Chart analysis data.
Content starts

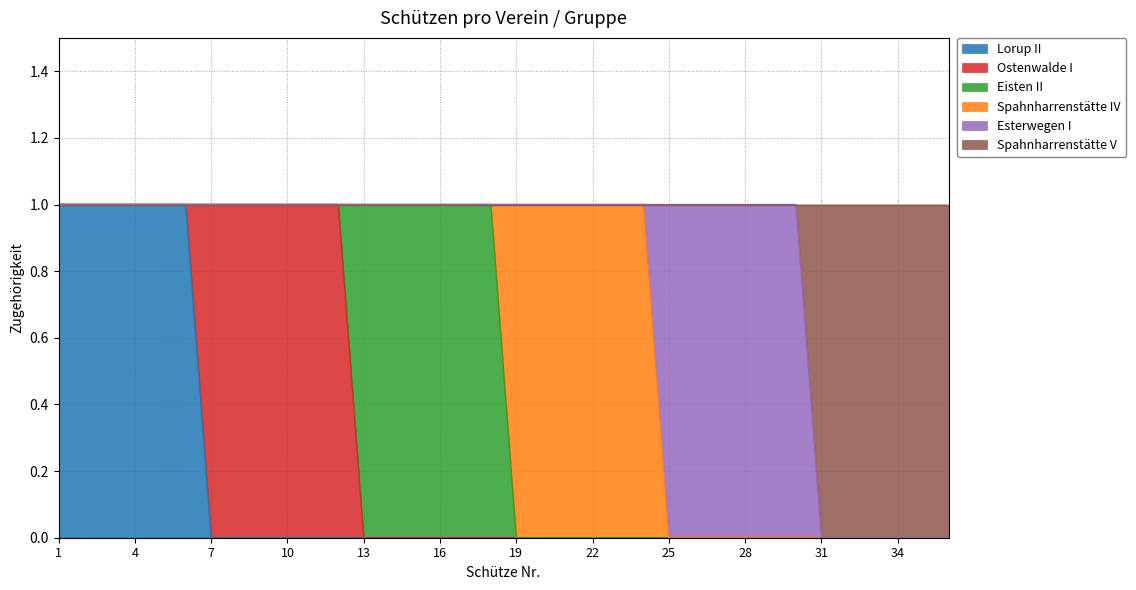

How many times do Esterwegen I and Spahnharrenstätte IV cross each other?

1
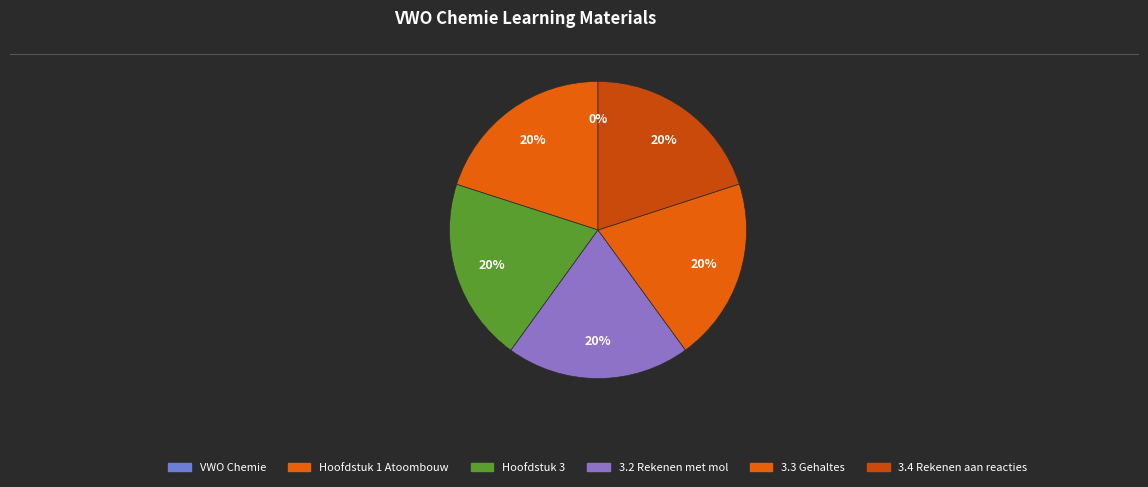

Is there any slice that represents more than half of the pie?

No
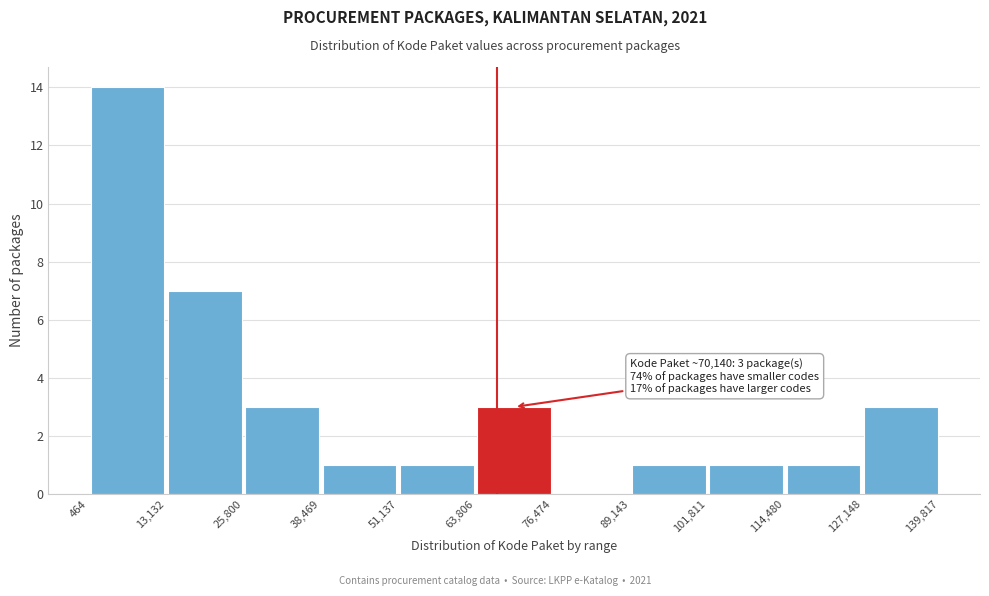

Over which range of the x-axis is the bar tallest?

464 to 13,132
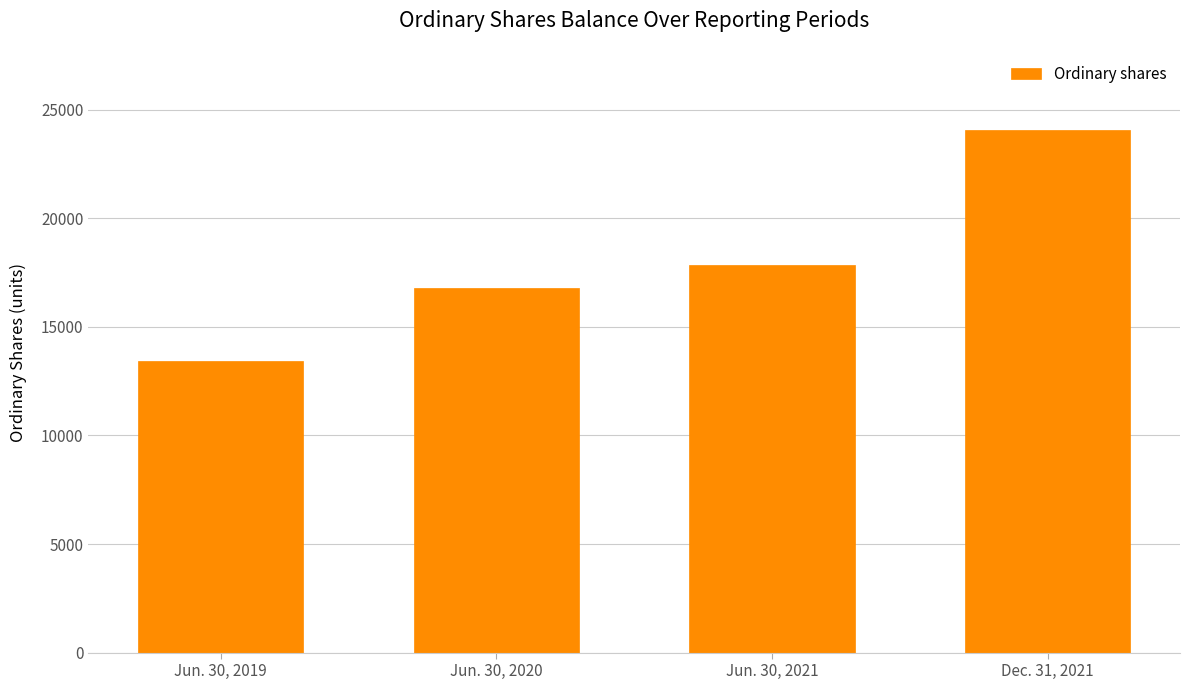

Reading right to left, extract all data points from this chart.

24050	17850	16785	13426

Content ends
Content starts

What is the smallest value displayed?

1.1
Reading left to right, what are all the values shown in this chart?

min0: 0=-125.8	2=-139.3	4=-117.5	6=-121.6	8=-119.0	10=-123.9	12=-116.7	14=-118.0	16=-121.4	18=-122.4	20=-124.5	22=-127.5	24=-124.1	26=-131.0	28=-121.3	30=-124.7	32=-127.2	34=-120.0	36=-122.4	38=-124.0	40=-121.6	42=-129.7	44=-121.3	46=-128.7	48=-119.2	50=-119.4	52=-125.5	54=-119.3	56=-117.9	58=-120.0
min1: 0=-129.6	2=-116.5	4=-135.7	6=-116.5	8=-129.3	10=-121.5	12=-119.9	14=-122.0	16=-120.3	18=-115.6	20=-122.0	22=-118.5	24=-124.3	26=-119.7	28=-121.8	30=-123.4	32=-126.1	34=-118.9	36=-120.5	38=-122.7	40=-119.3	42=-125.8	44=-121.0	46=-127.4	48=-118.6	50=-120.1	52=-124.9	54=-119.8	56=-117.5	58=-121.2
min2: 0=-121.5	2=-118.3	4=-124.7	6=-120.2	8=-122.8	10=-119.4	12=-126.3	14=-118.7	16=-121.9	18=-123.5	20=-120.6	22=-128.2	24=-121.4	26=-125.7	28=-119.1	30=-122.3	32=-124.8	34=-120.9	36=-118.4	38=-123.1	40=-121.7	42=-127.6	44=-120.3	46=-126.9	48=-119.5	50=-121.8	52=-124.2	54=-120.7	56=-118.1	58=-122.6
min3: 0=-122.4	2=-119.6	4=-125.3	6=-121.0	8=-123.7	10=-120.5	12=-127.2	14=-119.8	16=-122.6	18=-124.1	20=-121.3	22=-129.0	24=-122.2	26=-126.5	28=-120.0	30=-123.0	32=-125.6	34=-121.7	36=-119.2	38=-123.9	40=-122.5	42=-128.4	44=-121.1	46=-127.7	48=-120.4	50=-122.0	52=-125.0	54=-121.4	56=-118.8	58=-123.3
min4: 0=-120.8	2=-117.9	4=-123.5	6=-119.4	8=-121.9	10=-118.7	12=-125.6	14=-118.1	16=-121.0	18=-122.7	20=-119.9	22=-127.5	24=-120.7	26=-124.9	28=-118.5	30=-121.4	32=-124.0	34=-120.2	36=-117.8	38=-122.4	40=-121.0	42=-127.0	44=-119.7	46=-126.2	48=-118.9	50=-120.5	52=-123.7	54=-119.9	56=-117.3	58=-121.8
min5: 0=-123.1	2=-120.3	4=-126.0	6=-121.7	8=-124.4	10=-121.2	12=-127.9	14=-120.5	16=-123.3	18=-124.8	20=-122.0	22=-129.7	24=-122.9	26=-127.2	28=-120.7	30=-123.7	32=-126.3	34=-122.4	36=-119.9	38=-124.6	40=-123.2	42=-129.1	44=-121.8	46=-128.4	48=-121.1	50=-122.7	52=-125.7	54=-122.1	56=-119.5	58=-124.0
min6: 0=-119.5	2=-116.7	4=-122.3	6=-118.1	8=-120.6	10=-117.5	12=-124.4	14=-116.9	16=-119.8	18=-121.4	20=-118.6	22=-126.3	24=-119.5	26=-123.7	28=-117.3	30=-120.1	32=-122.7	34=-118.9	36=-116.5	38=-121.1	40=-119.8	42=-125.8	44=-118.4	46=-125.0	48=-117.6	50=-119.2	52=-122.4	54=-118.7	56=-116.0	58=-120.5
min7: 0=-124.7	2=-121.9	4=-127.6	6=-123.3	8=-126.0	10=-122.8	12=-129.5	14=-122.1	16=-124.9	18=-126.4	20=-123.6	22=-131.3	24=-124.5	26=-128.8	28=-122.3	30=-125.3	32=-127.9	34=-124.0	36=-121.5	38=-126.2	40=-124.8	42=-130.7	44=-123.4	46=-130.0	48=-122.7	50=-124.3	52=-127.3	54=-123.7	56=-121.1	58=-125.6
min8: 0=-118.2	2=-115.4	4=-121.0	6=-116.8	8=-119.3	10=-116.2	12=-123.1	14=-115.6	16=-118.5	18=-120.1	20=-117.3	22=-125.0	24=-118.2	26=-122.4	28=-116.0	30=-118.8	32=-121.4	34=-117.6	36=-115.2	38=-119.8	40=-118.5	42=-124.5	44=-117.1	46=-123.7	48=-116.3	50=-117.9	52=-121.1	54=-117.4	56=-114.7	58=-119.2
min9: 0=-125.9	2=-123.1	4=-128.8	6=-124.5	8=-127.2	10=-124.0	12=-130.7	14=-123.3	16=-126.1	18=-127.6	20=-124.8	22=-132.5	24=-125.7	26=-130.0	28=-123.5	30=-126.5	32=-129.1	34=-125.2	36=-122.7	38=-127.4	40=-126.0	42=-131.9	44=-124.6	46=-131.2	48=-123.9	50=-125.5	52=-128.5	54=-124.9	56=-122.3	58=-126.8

Content ends

Directions for this task. Copy out verbatim the lines that begin with the one containing "What is the smallest value displayed?" and run through the one containing "Reading left to", including both.

Result below.
What is the smallest value displayed?

1.1
Reading left to right, what are all the values shown in this chart?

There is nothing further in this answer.